## [What needs to be done]
Extract every line below that contains the word "cout".

Design files in text formats
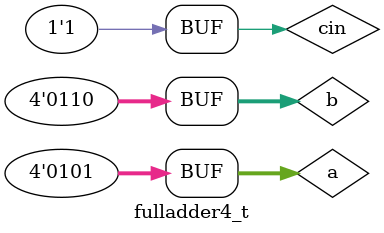
<source format=v>
`timescale 1ns/1ps
module fulladder4_t();

parameter N = 4;
reg [N-1:0] a,b;
reg cin;
wire [N-1:0] sum;
wire cout;

fulladder4 #(N) f1 (sum,cout,cin,a,b);

initial begin

#10 
cin = 1'b0;
a = 1;
b = 1;
#20
cin = 1'b0;
a = 7;
b = 8;
#20
cin = 1'b0;
a = 6;
b = 9;
#20
cin = 1'b0;
a = 3;
b = 7;
#20
cin = 1'b1;
a = 4;
b = 4;
#20
cin = 1'b1;
a = 8;
b = 5;
#20
cin = 1'b1;
a = 2;
b = 3;
#20
cin = 1'b1;
a = 5;
b = 6;
end

endmodule





</source>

## [Written response]
wire cout;
fulladder4 #(N) f1 (sum,cout,cin,a,b);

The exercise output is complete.